■ Data in this exercise ■
=== Begin Enclosure ===

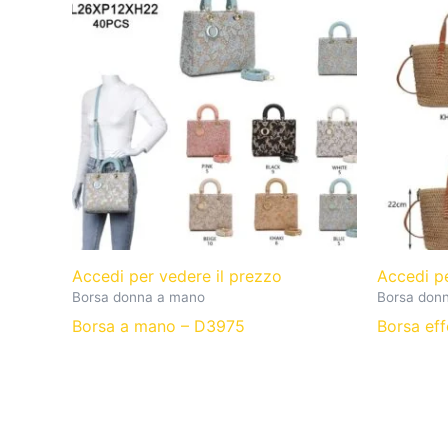
Accedi per vedere il prezzo
Accedi p
Borsa donna a mano
Borsa don
Borsa a mano – D3975
Borsa eff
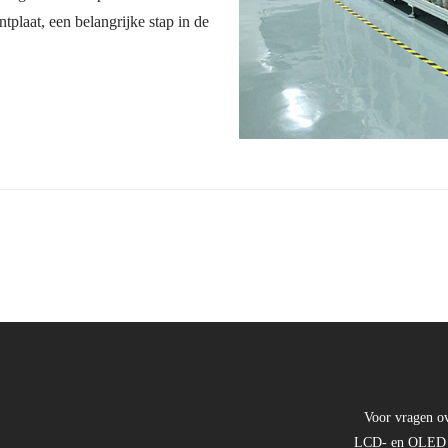
ntplaat, een belangrijke stap in de
Voor vragen o
LCD- en OLED -di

=== End Enclosure ===

■ What is required ■
Find each line in the data above with the word "mano", then copy it.

■ Answer below ■
Borsa donna a mano
Borsa a mano – D3975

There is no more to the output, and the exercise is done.